#### What you have to do:
Nothing but the lines below, from the first through the line containing "547 169 46.44", should be set down, each one exactly and without pictures.

#### Data supplied:
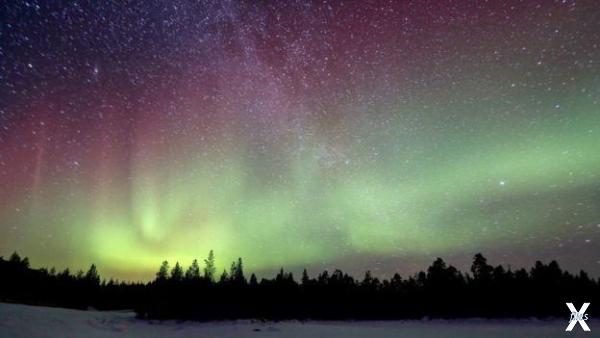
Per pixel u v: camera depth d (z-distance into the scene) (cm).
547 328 3734
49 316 2862
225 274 5797
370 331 3500
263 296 5191
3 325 2281
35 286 5491
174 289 4472
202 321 4059
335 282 6184
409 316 5362
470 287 5669
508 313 5022
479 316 5047
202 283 4838
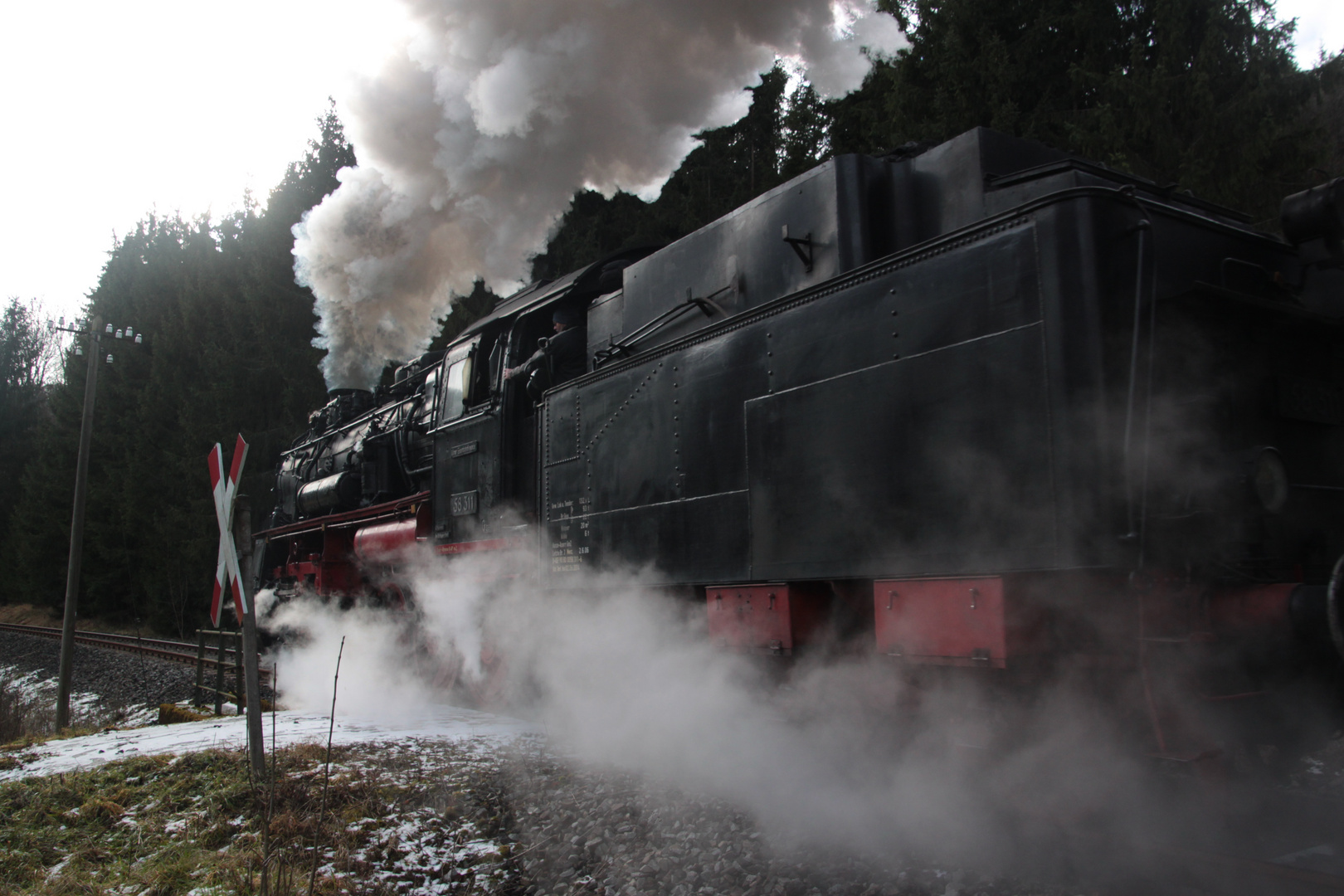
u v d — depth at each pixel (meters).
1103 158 11.96
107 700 14.73
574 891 3.65
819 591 4.97
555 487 7.26
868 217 5.09
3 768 6.38
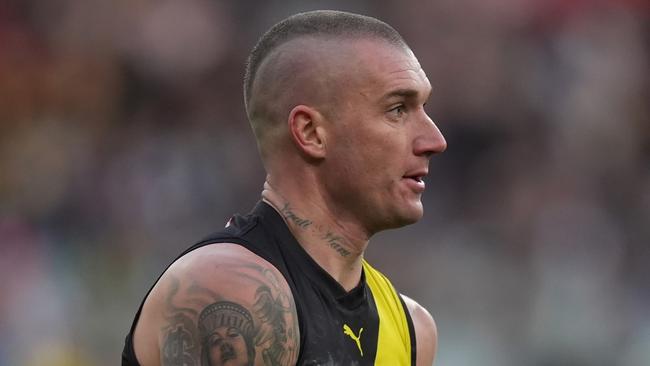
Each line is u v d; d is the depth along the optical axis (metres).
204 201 42.62
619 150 47.72
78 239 40.00
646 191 46.69
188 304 10.20
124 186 42.03
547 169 46.44
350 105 10.79
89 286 37.94
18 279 37.06
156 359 10.49
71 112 46.84
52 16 48.81
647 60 50.94
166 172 42.59
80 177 42.59
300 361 10.41
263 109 11.15
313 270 10.88
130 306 37.62
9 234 38.97
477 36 49.00
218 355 10.04
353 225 11.09
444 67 48.19
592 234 43.22
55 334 35.78
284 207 11.05
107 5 48.66
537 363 37.75
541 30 49.81
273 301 10.20
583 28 50.25
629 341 39.03
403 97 10.90
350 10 49.16
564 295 39.59
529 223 43.22
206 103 47.94
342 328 10.85
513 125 47.66
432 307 38.44
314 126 10.88
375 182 10.85
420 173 11.02
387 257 38.88
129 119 47.12
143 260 39.19
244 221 11.10
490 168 45.94
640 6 51.69
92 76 47.81
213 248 10.57
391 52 10.94
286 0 49.44
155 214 41.47
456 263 39.94
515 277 40.19
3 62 47.12
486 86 48.12
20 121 45.97
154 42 48.50
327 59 10.84
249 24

#### Task result:
Per pixel u v: camera depth d (z-distance into the scene) (cm).
547 328 3734
49 316 2862
225 274 5797
370 331 3500
263 296 5191
3 325 2281
35 286 5491
174 289 4472
202 321 4059
335 282 6184
409 316 5362
470 287 5669
508 313 5022
479 316 5047
202 283 4838
u v d — depth at each pixel (meters).
1103 158 11.96
107 700 14.73
574 891 3.65
819 591 4.97
555 487 7.26
868 217 5.09
3 768 6.38
Each line is u v d; d is the depth along the optical axis (metres).
204 201 42.62
619 150 47.72
78 239 40.00
646 191 46.69
188 304 10.20
124 186 42.03
547 169 46.44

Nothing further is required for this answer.